NEC Networks & System Integration Corporation and Nihon Kohden Corporation are two such examples.

NEC Networks & System Integration is a telecommunications construction company under the NEC umbrella and a subsidiary of NEC. The company continues to grow by leveraging its customer network developed through telecommunications construction and expanding its high-value-added service business. For NEC, NEC Networks & System Integration Corporation plays a crucial role within the group business, and there could be a chance of it becoming a wholly-owned subsidiary.

Nihon Kohden Corporation is a medical device manufacturer that leads with a 50% share in Japan for biosignal monitors. With the rising need for improved productivity among medical professionals, the company is expanding its business in overseas markets, including North America. In December 2023, it was revealed that ValueAct Capital held over 5% of the company’s shares. This indicates the growing attention from strategic buyers towards companies with high product competitiveness and potential for overseas growth, making the possibility of an acquisition not negligible.

How have the Fund’s holdings have been affected by the depreciation of the Japanese yen?

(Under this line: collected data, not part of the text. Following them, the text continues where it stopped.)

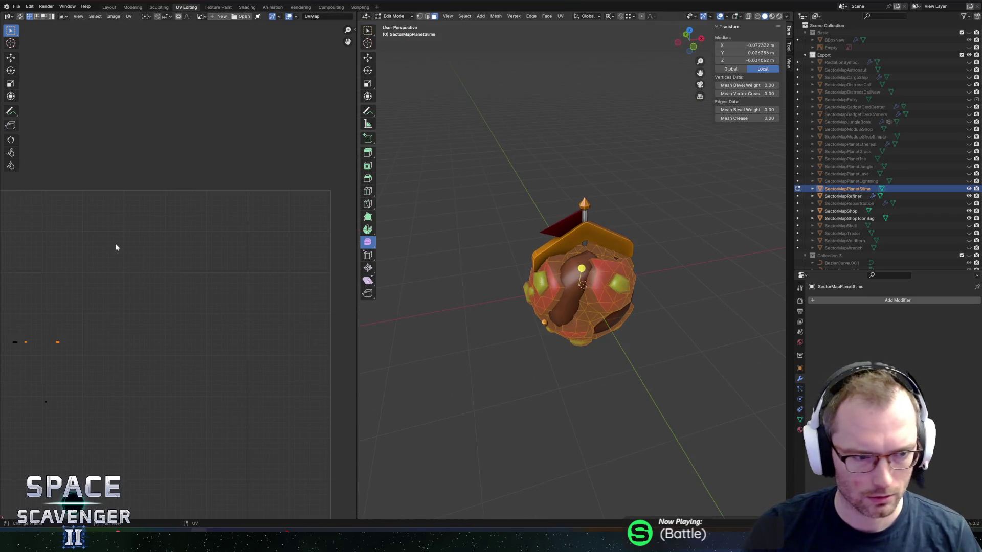
# Show PaletteNew.png in the UV editor and move the planet's UVs onto magenta and purple
pyautogui.click(200, 15)
pyautogui.click(225, 39)
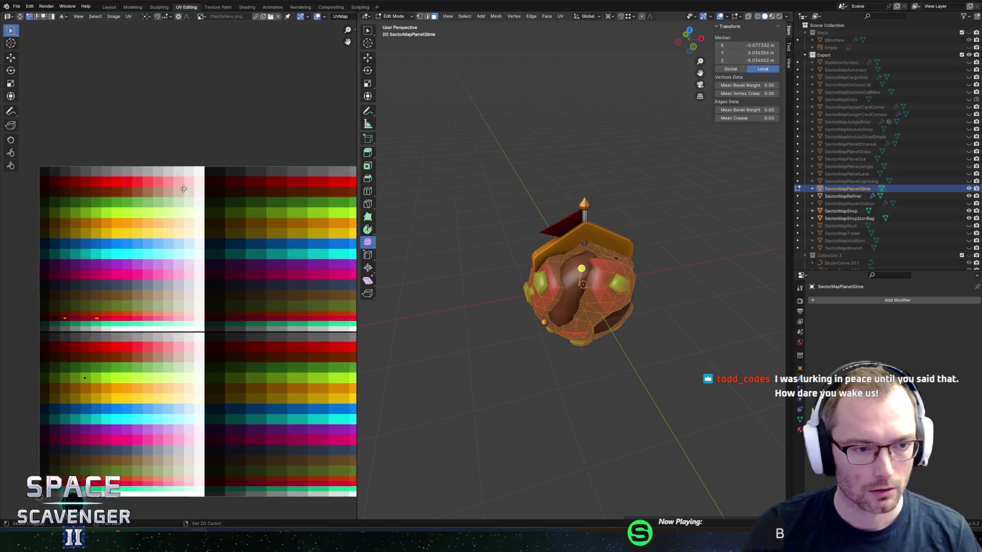
pyautogui.scroll(3, 169, 238)
pyautogui.moveTo(57, 262); pyautogui.dragTo(231, 320)
pyautogui.press('g')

Primarily in the manufacturing sector, there has been a positive impact from the weaker yen. The easing of supply chain disruptions and the recovery in production volumes, combined with profit margin improvements due to the weaker yen, have led to a boost in current period performance. For consumer-related companies like apparel, the weaker yen is negative as it directly leads to increased procurement costs. However, the companies held by our Fund have been able to maintain their profit margins through price pass-through and controlling sales promotions.

What is your outlook for domestic small-cap Japanese companies?

We anticipate profit growth for small-cap companies will continue as delayed price pass-through progresses. Furthermore, we expect improvements in the consumption environment due to a positive shift in real wages and a recovery in service demand. We assume the Japanese economy will remain relatively solid, and thus, we continue to maintain a bullish outlook.